Part 56 • Aryana

441 53 9
                                    

Sebagai ketua divisi photography dan cinematography, tanggung jawabku dalam acara Capture bisa dibilang paling besar. Selain harus bertanggung jawab atas segala hal yang terjadi dalam keseluruhan acara, aku juga harus bertanggung jawab atas setiap orang yang terlibat di dalamnya.

Tugasku bukan hanya memastikan acara bisa berlangsung sesuai dengan rencana, tetapi juga memastikan bahwa orang-orang yang terlibat di dalamnya memperolah hak dan kewajibannya dengan baik. Semuanya bekerja dengan job desk masing-masing, tanpa ada orang yang mengambil bagian lebih banyak atau bahkan tidak mengambil bagian sama sekali. Hanya numpang nama dan wajah semata.
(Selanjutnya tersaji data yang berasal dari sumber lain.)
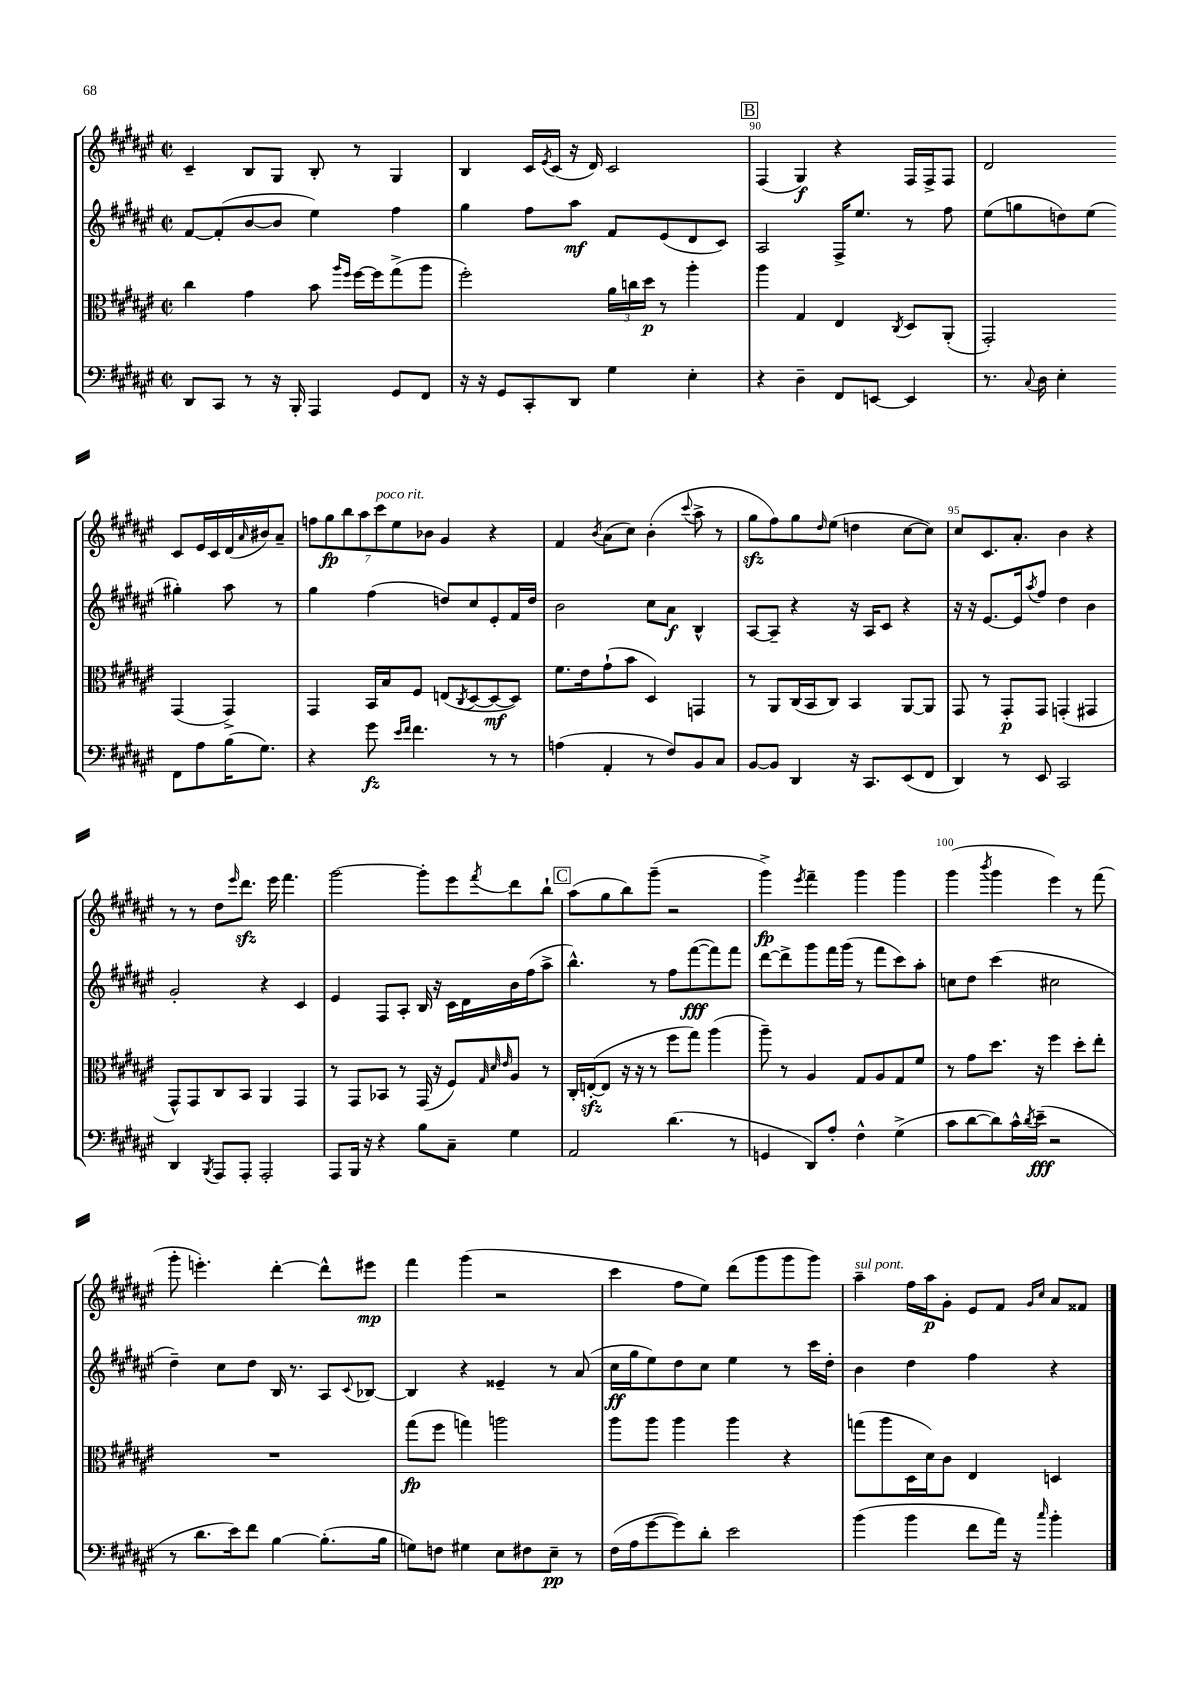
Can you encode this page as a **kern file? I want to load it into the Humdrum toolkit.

Mungkin jika dikatakan tidak terdengar berat, tetapi ketika dilakukan tidak demikian. Ada tanggung jawab besar yang aku pikul, sebab harus berhubungan dengan banyak orang. Harus menghadapi setiap sikap yang dimiliki mereka, juga harus mampu menempatkan diri agar tidak terlihat berat sebelah ketika dihadapkan dengan dua pilihan.

Ya, pada intinya aku bisa menyimpulkan bahwa membuat acara memang tidak mudah. Meski rencana sudah dilakukan berbulan-bulan, semua yang berjalan sangat mungkin jauh dari rencana. Selalu ada kemungkinan untuk gagal, dan kita hanya bisa berusaha untuk mengurangi resiko kegagalan tersebut. Syukur-syukur bisa menghentikannya dengan melakukan tindakan preventif.

"Akhirnya gue bisa bernapas, Bang." Ujar Ray. Dia adalah ketua pelaksana acara, tetapi baru kali ini dia menjabat sebagai ketua. Makanya ssecara khusus, dia memintaku membantu dalam banyak hal. Dan sebagai ketua divisi — dalam Capture aku menjadi pengawas, aku tentu tidak menolak permintaannya itu.

Aku tahu betul bagiamana dulu aku ketika menjadi ketua pelaksana. Sama seperti dia yang masih belum pernah menjabat posisi penting, aku juga kewalahan karena harus melakukan banyak hal sendirian. Apalagi waktu itu ketua divisinya, Bang Haikal sedang opname di rumah sakit sehingga aku tidak punya kesempatan untuk meminta tolong seperti yang dimiliki Rayhan.

Aku harus melakukan banyak hal sendirian, mempelajari segala hal secara otodidak, juga mencoba memecahkan masalah dengan solusi-solusi nyeleneh yang ada di dalam kepala.  Sebab aku tak tahu bagaimana sulitnya itu, maka sebisa mungkin aku membantu Rayhan seperti yang dia minta. Aku tak ingin membuat Capture menjadi salah satu pengalaman buruk baginya, apalagi sampai menjadi trauma yang membuatnya enggan untuk menjadi ketua acara di tempat lain. Semoga saja tidak ada kejadian seperti itu!

Aku menepuk pundaknya pelan. Kali ini kami berdua baru saja ke luar setelah menyerahkan proposal, juga menjelaskan sedikit gambaran mengenai acara yang sebentar lagi akan kami jalankan. "Gapapa, lo hebat."

"Gak nyesel gue percaya lo." Aku mencoba memberikan dia semangat lewat kata. Meski tak yakin cukup berefek, setidaknya dia tau bahwa apa yang dia lakukan sudah cukup baik. 

"Gue tau lo bisa kok." Lanjutku meyakinkan. Mencoba menunjukkan padanya bahwa yang aku katakan sebelumnya adalah sebuah kebenaran, dan dia harus mempercayainya.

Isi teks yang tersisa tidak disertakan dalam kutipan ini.